Hindarilah memberi nasehat kepadaku ditengah khalayak ramai
Karena sesungguhnya memberi nasehat dihadapan banyak orang sama saja dengan memburuk-burukkan, saya tidak suka mendengarnya
Jika engkau menyalahi saya dan tidak mengikuti ucapanku maka janganlah engkau kaget apabila nasehatmu tidak ditaati.
Permasalahan hadiah pahala kepada mayyit bukanlah perkara baru, ianya adalah permasalahan khilafiyah. bahkan dalam tubuh mazhab kita Syafi'i sendiri memiliki perbedaan baik Imam Syafii maupun muridnya Imam Nawawi.
Imam Syafii rahimahullah Berkata:
Disunnahkan membaca al-Qur’an kepada mayit yang telah di kubur. Jika sampai khatam al-Qur’an, maka itu lebih baik. (Yahya bin Syaraf an-Nawawi w. 676 H, Riyadh as-Shalihin, h. 295)

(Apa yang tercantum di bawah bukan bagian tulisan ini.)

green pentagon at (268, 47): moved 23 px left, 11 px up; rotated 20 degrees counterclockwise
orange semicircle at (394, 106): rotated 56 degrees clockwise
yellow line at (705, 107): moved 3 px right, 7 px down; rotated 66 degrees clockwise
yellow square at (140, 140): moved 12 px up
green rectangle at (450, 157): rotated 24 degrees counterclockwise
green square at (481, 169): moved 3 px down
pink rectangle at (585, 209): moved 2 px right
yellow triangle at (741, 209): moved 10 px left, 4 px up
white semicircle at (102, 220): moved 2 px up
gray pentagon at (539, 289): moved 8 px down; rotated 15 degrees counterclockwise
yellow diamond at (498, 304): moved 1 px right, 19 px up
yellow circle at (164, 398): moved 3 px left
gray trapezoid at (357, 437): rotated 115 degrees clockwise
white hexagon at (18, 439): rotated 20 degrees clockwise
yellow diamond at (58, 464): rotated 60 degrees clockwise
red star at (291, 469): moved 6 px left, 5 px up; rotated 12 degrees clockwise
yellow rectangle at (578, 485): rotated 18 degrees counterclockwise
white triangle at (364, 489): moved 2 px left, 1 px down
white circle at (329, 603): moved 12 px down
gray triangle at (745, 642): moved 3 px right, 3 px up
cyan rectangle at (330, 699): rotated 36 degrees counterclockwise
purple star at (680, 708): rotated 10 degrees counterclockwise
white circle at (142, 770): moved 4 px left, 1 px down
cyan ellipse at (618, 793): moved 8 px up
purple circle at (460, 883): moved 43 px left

Adapun pendapat Imam Nawawi rahimahullah:
وأما قراءة القرآن، فالمشهور من مذهب الشافعي، أنه لا يصل ثوابها إلى الميت، وقال بعض أصحابه: يصل ثوابها إلى الميت
Untuk bacaan al-Quran, pendapat yang masyhur dalam madzhab as-Syafii, bahw aitu tidak sampai pahalanya kepada mayit. Sementara sebagian ulama syafiiyah mengatakan, pahalanya sampai kepada mayit. (Syarh Shahih Muslim, 1/90).
Salah satu ulama Syafiiyah yang sangat tegas menyatakan bahwa itu tidak sampai adalah al-Hafidz Ibnu Katsir, penulis kitab tafsir.
Kata Ibnu Katsir,
ومن وهذه الآية الكريمة استنبط الشافعي، رحمه الله، ومن اتبعه أن القراءة لا يصل إهداء ثوابها إلى الموتى؛ لأنه ليس من عملهم ولا كسبهم
“Dari ayat ini, Imam as-Syafii – rahimahullah – dan ulama yang mengikuti beliau menyimpulkan, bahwa menghadiahkan pahala bacaan al-Quran tidak sampai kepada mayit. Karena itu bukan bagian dari amal mayit maupun hasil kerja mereka. (Tafsir Ibnu Katsir, 7/465).
Dari perkara diatas kita dapat simpulkan adalah, perkara ini merupakan perkara ikhtilaf ulama yang tidak perlu diperdebatkan. Kenapa begitu? karena pertama, Imam Nawawi sendiri selaku muridnya Imam Syafii ikhtilaf dengan pendapat gurunya. Kedua, dua-duanya ada rujukannya baik melakukan dan meninggalkan. Dengan demikian kita dapat pahami bahwa hujatan kepada Teuku Wisnu selaku presenter adalah salah objek, begitu juga dengan sebutan "ustadz" yang oleh Teuku Wisnu sendiri menyangkalnya. Semoga dapat membuka mata kita semua, wallahualam.